The next step is a rapid examination to determine the presence and severity of neurologic injury. Level of consciousness measured by the Glasgow Coma Scale (GCS) score ( Table 20–2 ), pupillary response, and movement of extremities are evaluated and recorded. The assessment of neurologic function can be complicated by endotracheal intubation and administration of neuromuscular blocking agents. Pupillary response still can be assessed in the paralyzed patient, but the GCS measured under these circumstances is of no value. Intubation interferes with the assessment of the verbal component of the GCS, and there is no standard method for interpretation. If the GCS is used in intubated and paralyzed patients, notation should be made about the circumstances of the assessment to signify that the score may be inaccurate.
Eye Opening | |
No response | 1 |
To painful stimulus | 2 |
To verbal stimulus | 3 |
Spontaneous | 4 |
Best Verbal Response | |
No response | 1 |
Incomprehensible sounds | 2 |
Inappropriate words | 3 |
Disoriented, inappropriate content | 4 |
Oriented and appropriate | 5 |
Best Motor Response | |
No response | 1 |
Abnormal extension (decerebrate posturing) | 2 |
Abnormal flexion (decorticate posturing) | 3 |
Withdrawal | 4 |
Purposeful movement | 5 |
Obeys commands | 6 |
Total | 3–15 |
The final step in the primary survey is to completely undress the patient and do a rapid head-to-toe examination to identify any injuries to the back, perineum, or other areas that are not easily seen in the supine, clothed position. Evidence of blunt trauma, fracture, and unexpected penetrating injuries is likely to be discovered.

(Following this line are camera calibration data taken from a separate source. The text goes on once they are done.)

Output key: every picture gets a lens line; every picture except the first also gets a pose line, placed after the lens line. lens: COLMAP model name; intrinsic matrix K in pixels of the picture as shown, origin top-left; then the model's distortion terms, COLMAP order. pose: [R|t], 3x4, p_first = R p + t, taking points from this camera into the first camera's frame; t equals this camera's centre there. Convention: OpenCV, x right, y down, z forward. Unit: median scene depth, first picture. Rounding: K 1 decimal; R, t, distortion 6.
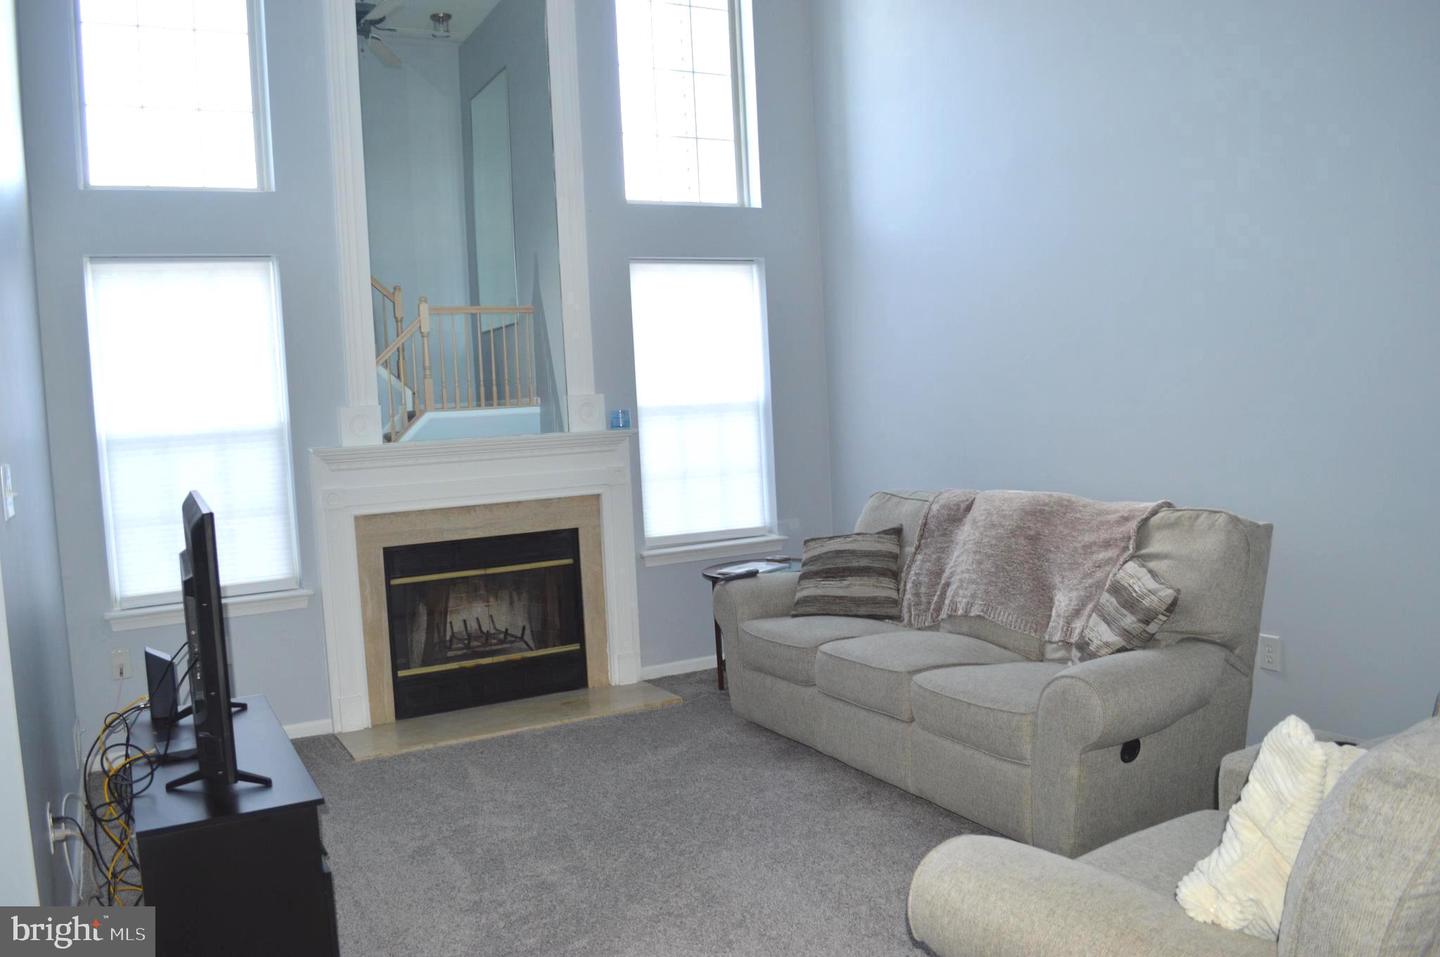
lens RADIAL K [[1151.4, 0, 720.0], [0, 1151.4, 478.5], [0, 0, 1]] dist [-0.084371, 0.013568]
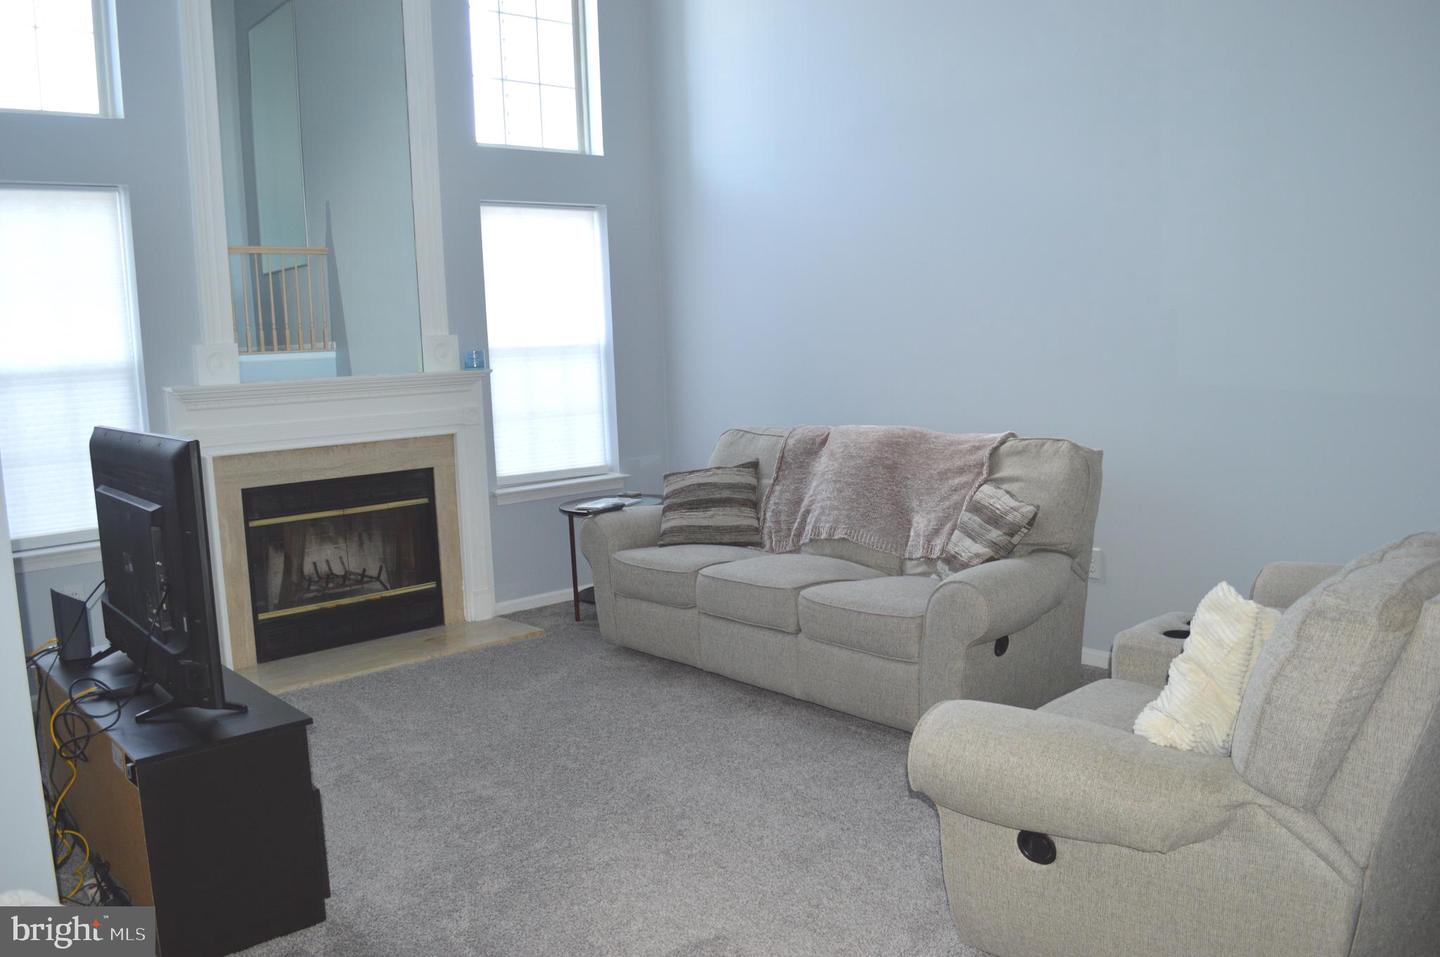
lens RADIAL K [[1151.4, 0, 720.0], [0, 1151.4, 478.5], [0, 0, 1]] dist [-0.084371, 0.013568]
pose [[0.974571, -0.014685, 0.223599, -0.118543], [0.005244, 0.999072, 0.042755, 0.012556], [-0.224020, -0.040495, 0.973743, -0.042750]]
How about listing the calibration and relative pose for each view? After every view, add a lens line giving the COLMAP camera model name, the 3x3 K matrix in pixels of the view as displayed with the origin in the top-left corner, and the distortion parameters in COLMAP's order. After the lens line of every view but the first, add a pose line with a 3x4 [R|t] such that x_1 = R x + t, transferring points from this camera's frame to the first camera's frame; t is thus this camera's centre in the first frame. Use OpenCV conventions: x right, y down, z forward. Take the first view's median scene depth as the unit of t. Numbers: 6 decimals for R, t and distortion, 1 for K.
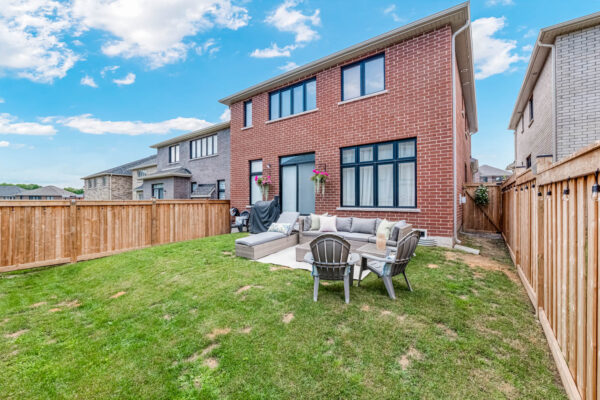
lens RADIAL K [[249.2, 0, 300.0], [0, 249.2, 200.0], [0, 0, 1]] dist [0.041428, -0.000023]
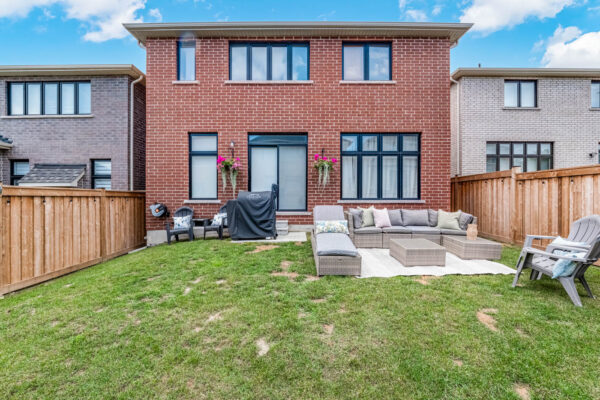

After completion of the primary survey and after all immediately life-threatening injuries have been addressed, a complete physical examination is performed. This secondary survey is often done in a head-to-toe manner and includes ordering and collecting data from appropriate laboratory and radiologic tests. This time period also allows for the placement of additional lines, catheters (e.g., nasogastric tube or Foley), and monitoring devices. Data accumulated then can be used to reset priorities and plan definitive management of all injuries.
A number of minor injuries may not become apparent until the patient has been under medical care for 12 to 24 hours. By this time, competing pain from other major injuries has often subsided, and the patient has had an opportunity to take inventory of all bodily complaints. It is very important for the physician to return and perform a tertiary survey, which is another complete head-to-toe physical examination aimed at identifying injuries that may have escaped notice in the first several hours.